• Activity: Go through the data underneath and copy every line exactly.

________

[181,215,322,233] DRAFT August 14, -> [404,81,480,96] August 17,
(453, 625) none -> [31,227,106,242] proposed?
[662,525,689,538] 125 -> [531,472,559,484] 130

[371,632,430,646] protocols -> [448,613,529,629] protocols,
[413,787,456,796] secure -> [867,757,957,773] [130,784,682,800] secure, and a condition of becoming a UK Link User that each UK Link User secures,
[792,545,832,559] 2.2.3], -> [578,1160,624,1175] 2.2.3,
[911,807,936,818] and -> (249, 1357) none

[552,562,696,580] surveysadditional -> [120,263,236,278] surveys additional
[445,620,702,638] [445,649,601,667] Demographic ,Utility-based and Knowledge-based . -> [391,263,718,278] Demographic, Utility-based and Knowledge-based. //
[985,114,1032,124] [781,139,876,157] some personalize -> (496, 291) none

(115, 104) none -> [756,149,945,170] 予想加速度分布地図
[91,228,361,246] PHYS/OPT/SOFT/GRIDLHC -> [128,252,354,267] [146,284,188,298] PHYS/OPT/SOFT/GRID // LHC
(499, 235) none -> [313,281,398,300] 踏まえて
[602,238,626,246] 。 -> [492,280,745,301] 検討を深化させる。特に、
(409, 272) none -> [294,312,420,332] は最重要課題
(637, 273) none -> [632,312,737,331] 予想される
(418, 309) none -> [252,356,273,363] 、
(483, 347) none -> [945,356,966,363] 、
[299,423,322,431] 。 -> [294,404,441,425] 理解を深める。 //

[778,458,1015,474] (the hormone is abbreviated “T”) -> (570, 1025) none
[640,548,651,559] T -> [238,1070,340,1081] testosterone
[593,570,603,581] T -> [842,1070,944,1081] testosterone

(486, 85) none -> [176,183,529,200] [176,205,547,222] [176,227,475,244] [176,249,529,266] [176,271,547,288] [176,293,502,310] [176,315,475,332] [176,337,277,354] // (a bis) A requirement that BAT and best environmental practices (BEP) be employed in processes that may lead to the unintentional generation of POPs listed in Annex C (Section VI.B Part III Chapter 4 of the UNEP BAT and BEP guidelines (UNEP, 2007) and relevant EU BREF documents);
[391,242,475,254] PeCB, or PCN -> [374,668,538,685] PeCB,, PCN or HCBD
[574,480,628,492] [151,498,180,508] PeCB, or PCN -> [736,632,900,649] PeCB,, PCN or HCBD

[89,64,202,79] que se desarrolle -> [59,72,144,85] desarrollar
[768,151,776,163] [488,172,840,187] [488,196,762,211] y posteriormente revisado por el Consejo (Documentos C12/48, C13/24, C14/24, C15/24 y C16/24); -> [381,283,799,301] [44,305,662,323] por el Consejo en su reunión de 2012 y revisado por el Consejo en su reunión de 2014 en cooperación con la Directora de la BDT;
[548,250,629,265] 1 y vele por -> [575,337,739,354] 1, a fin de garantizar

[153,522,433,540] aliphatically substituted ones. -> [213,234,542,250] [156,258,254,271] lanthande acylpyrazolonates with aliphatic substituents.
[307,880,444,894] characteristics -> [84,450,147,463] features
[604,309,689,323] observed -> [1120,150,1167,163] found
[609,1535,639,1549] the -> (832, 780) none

________

• Task response:
[181,215,322,233] DRAFT August 14, -> [404,81,480,96] August 17,
(453, 625) none -> [31,227,106,242] proposed?
[662,525,689,538] 125 -> [531,472,559,484] 130

[371,632,430,646] protocols -> [448,613,529,629] protocols,
[413,787,456,796] secure -> [867,757,957,773] [130,784,682,800] secure, and a condition of becoming a UK Link User that each UK Link User secures,
[792,545,832,559] 2.2.3], -> [578,1160,624,1175] 2.2.3,
[911,807,936,818] and -> (249, 1357) none

[552,562,696,580] surveysadditional -> [120,263,236,278] surveys additional
[445,620,702,638] [445,649,601,667] Demographic ,Utility-based and Knowledge-based . -> [391,263,718,278] Demographic, Utility-based and Knowledge-based. //
[985,114,1032,124] [781,139,876,157] some personalize -> (496, 291) none

(115, 104) none -> [756,149,945,170] 予想加速度分布地図
[91,228,361,246] PHYS/OPT/SOFT/GRIDLHC -> [128,252,354,267] [146,284,188,298] PHYS/OPT/SOFT/GRID // LHC
(499, 235) none -> [313,281,398,300] 踏まえて
[602,238,626,246] 。 -> [492,280,745,301] 検討を深化させる。特に、
(409, 272) none -> [294,312,420,332] は最重要課題
(637, 273) none -> [632,312,737,331] 予想される
(418, 309) none -> [252,356,273,363] 、
(483, 347) none -> [945,356,966,363] 、
[299,423,322,431] 。 -> [294,404,441,425] 理解を深める。 //

[778,458,1015,474] (the hormone is abbreviated “T”) -> (570, 1025) none
[640,548,651,559] T -> [238,1070,340,1081] testosterone
[593,570,603,581] T -> [842,1070,944,1081] testosterone

(486, 85) none -> [176,183,529,200] [176,205,547,222] [176,227,475,244] [176,249,529,266] [176,271,547,288] [176,293,502,310] [176,315,475,332] [176,337,277,354] // (a bis) A requirement that BAT and best environmental practices (BEP) be employed in processes that may lead to the unintentional generation of POPs listed in Annex C (Section VI.B Part III Chapter 4 of the UNEP BAT and BEP guidelines (UNEP, 2007) and relevant EU BREF documents);
[391,242,475,254] PeCB, or PCN -> [374,668,538,685] PeCB,, PCN or HCBD
[574,480,628,492] [151,498,180,508] PeCB, or PCN -> [736,632,900,649] PeCB,, PCN or HCBD

[89,64,202,79] que se desarrolle -> [59,72,144,85] desarrollar
[768,151,776,163] [488,172,840,187] [488,196,762,211] y posteriormente revisado por el Consejo (Documentos C12/48, C13/24, C14/24, C15/24 y C16/24); -> [381,283,799,301] [44,305,662,323] por el Consejo en su reunión de 2012 y revisado por el Consejo en su reunión de 2014 en cooperación con la Directora de la BDT;
[548,250,629,265] 1 y vele por -> [575,337,739,354] 1, a fin de garantizar

[153,522,433,540] aliphatically substituted ones. -> [213,234,542,250] [156,258,254,271] lanthande acylpyrazolonates with aliphatic substituents.
[307,880,444,894] characteristics -> [84,450,147,463] features
[604,309,689,323] observed -> [1120,150,1167,163] found
[609,1535,639,1549] the -> (832, 780) none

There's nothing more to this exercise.